Hindari orang-orang yang melihatmu
hanya sebagai objek, tidak
memperlakukanmu setara,
atau mencoba mendefinisikan siapa kamu
seharusnya. Carilah seseorang yang tulus dan baik hati, seseorang yang selalu
menghargai usahamu dan menerimamu apa adanya,” desak Koyuki. Suaranya semakin
serak, dia kemudian menambahkan, “…Ojou-sama, aku tidak bisa berada di sisimu
selamanya. Itu sebabnya, yang bisa kulakukan hanyalah berharap suatu hari nanti
kamu akan menemukan seseorang yang membuatmu bahagia.”
Mahiru
akhirnya mengerti kenapa Koyuki begitu ngotot dalam memberikan nasihatnya. Dia
tidak akan selalu ada untuknya.
Koyuki
bukanlah ibu Mahiru. Dia adalah seorang asisten
rumah tangga yang disewa—orang asing. Hubungan mereka rapuh, bergantung pada
keinginan orang tua Mahiru. Jika mereka memilih untuk memecat Koyuki, hubungan
mereka akan langsung hancur.
Meskipun
dia mengisi peran yang mirip dengan seorang ibu, Koyuki tidak pernah bertindak
sebagai ibu. Dia selalu memanggil Mahiru sebagai 'Ojou-sama', menjaga
sikap profesionalnya agar tidak memberikan Mahiru harapan yang salah. Koyuki
sadar bahwa dia tidak akan pernah bisa benar-benar menggantikan posisi ibu
Mahiru.
Menyadari
kebenaran ini, dikomunikasikan kepadanya dengan cara yang begitu jauh namun
begitu lugas, Mahiru menggigit bibirnya. Menyadari kesusahannya, Koyuki sekali
lagi menyelimuti tangan Mahiru dengan tangannya, memberikan kehangatan yang
menenangkan. Rasa panas lembut ini meresap dari tangan mereka yang tergenggam
hingga ke mata Mahiru, wajahnya hampir menangis.

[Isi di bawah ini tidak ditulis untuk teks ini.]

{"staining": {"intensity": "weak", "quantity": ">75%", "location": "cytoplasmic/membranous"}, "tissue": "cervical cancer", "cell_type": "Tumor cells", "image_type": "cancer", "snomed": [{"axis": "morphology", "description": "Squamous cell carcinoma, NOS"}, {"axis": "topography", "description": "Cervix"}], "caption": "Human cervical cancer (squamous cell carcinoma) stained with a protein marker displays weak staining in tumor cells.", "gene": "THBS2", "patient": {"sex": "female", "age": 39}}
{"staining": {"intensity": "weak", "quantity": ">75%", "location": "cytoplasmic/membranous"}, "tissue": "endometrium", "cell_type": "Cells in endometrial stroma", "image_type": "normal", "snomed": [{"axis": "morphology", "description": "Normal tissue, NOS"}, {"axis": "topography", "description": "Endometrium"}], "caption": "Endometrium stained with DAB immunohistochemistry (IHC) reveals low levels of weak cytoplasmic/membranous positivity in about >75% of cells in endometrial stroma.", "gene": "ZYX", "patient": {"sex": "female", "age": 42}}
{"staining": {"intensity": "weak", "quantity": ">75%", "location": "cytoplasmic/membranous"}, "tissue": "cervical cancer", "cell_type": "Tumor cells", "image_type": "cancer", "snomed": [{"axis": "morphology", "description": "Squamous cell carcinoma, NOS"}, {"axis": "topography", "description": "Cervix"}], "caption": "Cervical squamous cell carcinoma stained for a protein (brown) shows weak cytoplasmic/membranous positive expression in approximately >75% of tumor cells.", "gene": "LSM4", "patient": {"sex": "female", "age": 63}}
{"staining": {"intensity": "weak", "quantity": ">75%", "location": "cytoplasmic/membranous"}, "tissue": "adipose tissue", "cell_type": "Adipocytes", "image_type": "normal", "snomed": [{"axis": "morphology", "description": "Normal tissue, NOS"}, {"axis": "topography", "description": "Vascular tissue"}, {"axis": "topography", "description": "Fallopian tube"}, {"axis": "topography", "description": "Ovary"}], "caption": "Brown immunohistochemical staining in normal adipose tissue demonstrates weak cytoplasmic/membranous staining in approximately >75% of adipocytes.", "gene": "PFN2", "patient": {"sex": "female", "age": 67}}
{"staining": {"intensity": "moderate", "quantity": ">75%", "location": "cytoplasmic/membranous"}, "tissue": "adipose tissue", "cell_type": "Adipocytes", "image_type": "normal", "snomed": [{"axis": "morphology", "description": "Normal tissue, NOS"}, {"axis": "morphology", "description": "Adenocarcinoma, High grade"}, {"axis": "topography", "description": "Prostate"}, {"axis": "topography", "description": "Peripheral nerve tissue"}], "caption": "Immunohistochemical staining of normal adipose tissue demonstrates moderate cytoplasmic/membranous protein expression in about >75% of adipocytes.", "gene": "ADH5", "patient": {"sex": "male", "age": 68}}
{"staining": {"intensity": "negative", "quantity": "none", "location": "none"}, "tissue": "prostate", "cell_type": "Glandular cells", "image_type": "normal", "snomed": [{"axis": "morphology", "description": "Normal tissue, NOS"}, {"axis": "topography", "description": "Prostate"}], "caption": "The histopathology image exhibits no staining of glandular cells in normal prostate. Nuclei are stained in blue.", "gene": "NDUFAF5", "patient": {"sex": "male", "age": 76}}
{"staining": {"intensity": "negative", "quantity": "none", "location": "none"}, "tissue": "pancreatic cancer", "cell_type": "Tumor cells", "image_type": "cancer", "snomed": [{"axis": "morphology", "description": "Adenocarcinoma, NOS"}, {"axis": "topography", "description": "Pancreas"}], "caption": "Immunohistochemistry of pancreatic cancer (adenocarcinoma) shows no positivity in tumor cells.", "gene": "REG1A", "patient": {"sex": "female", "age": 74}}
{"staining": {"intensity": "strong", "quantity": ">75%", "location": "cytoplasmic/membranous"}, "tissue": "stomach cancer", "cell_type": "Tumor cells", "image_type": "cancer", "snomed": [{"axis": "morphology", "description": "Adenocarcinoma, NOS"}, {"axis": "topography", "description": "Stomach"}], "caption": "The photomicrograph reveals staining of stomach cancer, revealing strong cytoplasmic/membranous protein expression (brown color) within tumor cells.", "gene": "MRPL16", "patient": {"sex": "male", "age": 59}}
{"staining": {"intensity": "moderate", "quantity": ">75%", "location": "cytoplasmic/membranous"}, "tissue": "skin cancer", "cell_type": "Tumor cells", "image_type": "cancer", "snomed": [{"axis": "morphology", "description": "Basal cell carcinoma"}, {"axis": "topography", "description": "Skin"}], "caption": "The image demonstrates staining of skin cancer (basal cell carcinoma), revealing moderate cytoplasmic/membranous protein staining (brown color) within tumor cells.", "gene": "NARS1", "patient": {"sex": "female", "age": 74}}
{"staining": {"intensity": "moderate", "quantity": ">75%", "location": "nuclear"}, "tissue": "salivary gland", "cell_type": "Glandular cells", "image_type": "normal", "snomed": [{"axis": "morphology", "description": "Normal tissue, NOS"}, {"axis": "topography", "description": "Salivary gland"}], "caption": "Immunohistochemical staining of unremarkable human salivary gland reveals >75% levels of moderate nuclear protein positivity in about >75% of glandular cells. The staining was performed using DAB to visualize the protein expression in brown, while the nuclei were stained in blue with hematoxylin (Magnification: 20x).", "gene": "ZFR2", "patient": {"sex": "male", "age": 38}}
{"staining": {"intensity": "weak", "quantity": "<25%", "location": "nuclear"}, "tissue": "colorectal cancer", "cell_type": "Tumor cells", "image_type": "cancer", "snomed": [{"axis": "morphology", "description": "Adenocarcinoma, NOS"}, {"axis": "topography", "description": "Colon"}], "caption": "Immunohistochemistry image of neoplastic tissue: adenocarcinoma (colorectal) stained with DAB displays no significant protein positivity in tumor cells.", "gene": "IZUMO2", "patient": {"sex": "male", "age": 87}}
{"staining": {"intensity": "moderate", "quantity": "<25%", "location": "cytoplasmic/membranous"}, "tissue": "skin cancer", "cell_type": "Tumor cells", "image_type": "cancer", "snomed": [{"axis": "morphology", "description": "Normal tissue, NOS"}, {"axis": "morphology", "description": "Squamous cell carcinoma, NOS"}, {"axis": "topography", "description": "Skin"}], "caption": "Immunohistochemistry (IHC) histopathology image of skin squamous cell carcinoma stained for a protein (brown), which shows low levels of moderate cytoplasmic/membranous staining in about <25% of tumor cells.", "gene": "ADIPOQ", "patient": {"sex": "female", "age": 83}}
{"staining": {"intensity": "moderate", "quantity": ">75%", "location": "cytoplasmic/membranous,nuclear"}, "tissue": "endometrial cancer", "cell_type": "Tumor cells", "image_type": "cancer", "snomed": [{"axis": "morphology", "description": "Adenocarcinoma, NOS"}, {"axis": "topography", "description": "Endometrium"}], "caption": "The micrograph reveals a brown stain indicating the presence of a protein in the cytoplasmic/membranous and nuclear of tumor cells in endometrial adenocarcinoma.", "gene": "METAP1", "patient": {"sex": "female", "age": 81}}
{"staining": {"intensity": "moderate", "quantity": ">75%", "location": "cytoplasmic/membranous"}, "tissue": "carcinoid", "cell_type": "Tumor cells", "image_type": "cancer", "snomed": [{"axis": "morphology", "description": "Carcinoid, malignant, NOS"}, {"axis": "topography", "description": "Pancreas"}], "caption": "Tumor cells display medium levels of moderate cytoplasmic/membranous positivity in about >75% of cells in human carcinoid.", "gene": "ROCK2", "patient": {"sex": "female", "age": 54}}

“Kamu tidak boleh mengabaikan upaya
yang diperlukan untuk dipilih oleh orang yang akan memberimu kebahagiaan, oke, Ojou-sama? Kamu mungkin didekati oleh banyak
sekali orang. Beberapa orang mungkin mencoba memanfaatkanmu,
sementara yang lain mungkin mencoba meremehkanmu.
Namun, jangan
pernah lupa bahwa nilai yang telah ditanamkan
dalam Ojou-sama sendiri tidak
akan pernah berubah… Bukan hanya penampilan atau bakat saja. Seseorang yang
akan mencintaimu apa adanya suatu hari nanti akan muncul di hadapanmu.”
Meskipun
bukan ibunya, Koyuki adalah seseorang yang mengkhawatirkannya lebih dari siapa
pun, mengkhawatirkan masa depannya, dan dengan lembut membimbingnya menuju
jalan yang lebih cerah. Saat Koyuki mengucapkan kata-kata penuh perhatian itu,
Mahiru merasakan sesak di dadanya. Meski begitu, Mahiru mengangguk pelan
sebagai jawaban, sambil menundukkan kepalanya.
✧ ₊
✦
₊ ✧
“Yah,
bisa dibilang, itulah caraku untuk tidak jatuh cinta pada pria busuk mana pun.”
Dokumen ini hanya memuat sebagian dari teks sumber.